Complicated vs. Complex Problems

The framework Minn keeps returning to is one of the rare original tools we have heard on the show. There are complicated problems and complex problems. The two words are conversational synonyms; they are operational opposites.

"I am not the right person to solve complex problems. I am a good person to solve complicated ones. Complicated problems have a point A and a point B, and point B is known. Complex problems don't know what point B looks like."

Uber, Tesla, DoorDash, and Amazon are complicated problems: the end-state is obvious (move a car, ship a package, get someone a meal, deliver everything to everyone), and the entire game is operational excellence against a known target. Biotech R&D, AGI, and Conception's stem-cell-to-egg moonshot are complex problems: the end-state is unknown, the timeline is open-ended, and the capital structure has to be patient enough to survive that the answer might be a decade away. The mistake most founders make, according to Minn, is failing to ask which kind of problem they are actually trying to solve — and then either picking the wrong capital structure or, more commonly, picking a problem they are temperamentally and operationally unsuited for.

Lighthouse is a complicated problem. The point B (get the right person into the right US company on the right visa as fast as legally possible) is known. The game is operational excellence. Minn is a complicated-problems founder, and the company is a complicated-problems company, and the matching of founder shape to problem shape is the part most founders never explicitly model.

Long Games

The other framework worth pulling out of the conversation is Minn's hiring playbook, which she names long games. She keeps a rolling short list of five to ten people she would hire instantly if the timing worked. She does not pressure them. She invites them to dinners, to cohorts, to project work. She lets them go start their own companies. She keeps in touch.
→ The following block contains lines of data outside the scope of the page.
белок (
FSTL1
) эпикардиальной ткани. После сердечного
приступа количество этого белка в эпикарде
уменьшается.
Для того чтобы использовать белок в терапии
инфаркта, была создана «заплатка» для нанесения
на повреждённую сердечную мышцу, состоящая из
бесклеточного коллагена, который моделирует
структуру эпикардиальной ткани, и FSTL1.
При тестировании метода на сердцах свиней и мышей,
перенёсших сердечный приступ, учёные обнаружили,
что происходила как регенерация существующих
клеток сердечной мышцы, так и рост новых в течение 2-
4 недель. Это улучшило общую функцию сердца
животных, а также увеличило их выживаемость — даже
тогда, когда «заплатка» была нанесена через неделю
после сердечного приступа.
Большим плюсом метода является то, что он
"Long games. I'm a big believer in them. There's always a short list of five, ten people, and you're like — if I could have the opportunity to work with these people, absolutely."
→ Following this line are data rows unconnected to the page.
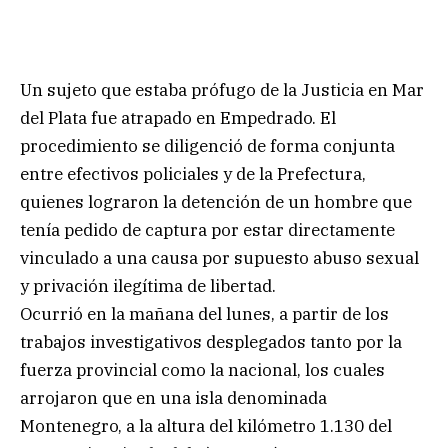
Un sujeto que estaba prófugo de la Justicia en Mar
del Plata fue atrapado en Empedrado. El
procedimiento se diligenció de forma conjunta
entre efectivos policiales y de la Prefectura,
quienes lograron la detención de un hombre que
tenía pedido de captura por estar directamente
vinculado a una causa por supuesto abuso sexual
y privación ilegítima de libertad.
Ocurrió en la mañana del lunes, a partir de los
trabajos investigativos desplegados tanto por la
fuerza provincial como la nacional, los cuales
arrojaron que en una isla denominada
Montenegro, a la altura del kilómetro 1.130 del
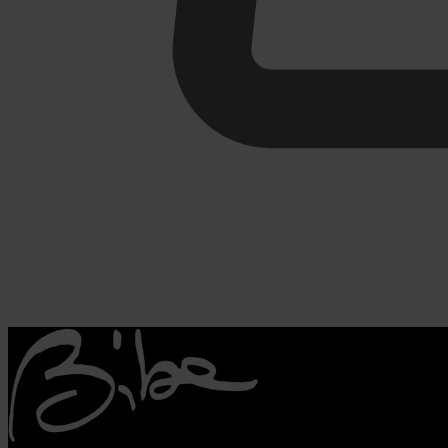
€
0,00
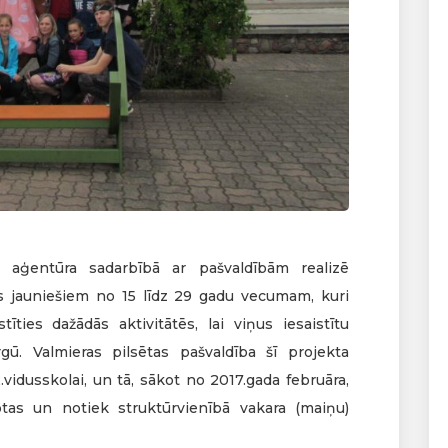
 aģentūra sadarbībā ar pašvaldībām realizē
ros jauniešiem no 15 līdz 29 gadu vecumam, kuri
ties dažādās aktivitātēs, lai viņus iesaistītu
rgū. Valmieras pilsētas pašvaldība šī projekta
vidusskolai, un tā, sākot no 2017.gada februāra,
tas un notiek struktūrvienībā vakara (maiņu)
The contractor-to-full-time pattern (a recurring theme on the show, also discussed by Paul Klein IV on ep02) is the operational expression of long games. Two-week work trials. A weekend on a project. Show people under the hood. Once a candidate has seen the inside of the company — the cultural defaults, the way decisions get made, the way feedback gets handled — they either know it is for them or they know it isn't. Either outcome is a win. The bad outcome is hiring someone who has never been inside the company and finding out, six months in, that the fit was never going to work.

This is how Minn made her first two engineering hires at Lighthouse — both friends-of-friends, both starting as contractors, both deeply trusted before there was ever a full-time offer on the table. The pattern was deliberate. It was also slow. It paid for itself.
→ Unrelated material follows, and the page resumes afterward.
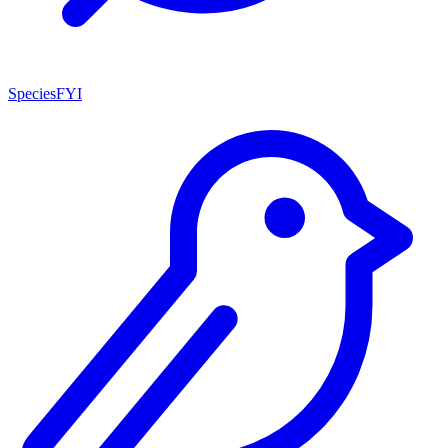
SpeciesFYI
The episode is what it sounds like when the permission ritual gets skipped, and the company that gets built on the other side is the receipt.

About Minn Kim

Minn Kim is the founder and CEO of Lighthouse, the AI-powered immigration firm building talent infrastructure for frontier-tech companies and their hires. She immigrated to the United States as a child on a decade-plus family journey from South Korea, spent her early career at an AI-focused early-stage venture fund (2017), then ran talent at a Covid-era startup where she read thousands of international applicant profiles. After watching the visa system fail capable people — including her closest friends — she began consulting on visa journeys at a few hundred dollars an hour in 2022, learned to operate as an effective paralegal, and in 2023 saw the LLM moment clearly enough to start automating the workflow at scale. Lighthouse today delivers end-to-end work-visa engagements in roughly half the typical timeline and works alongside the Solo Founders program as the active visa partner for solo-founder cases.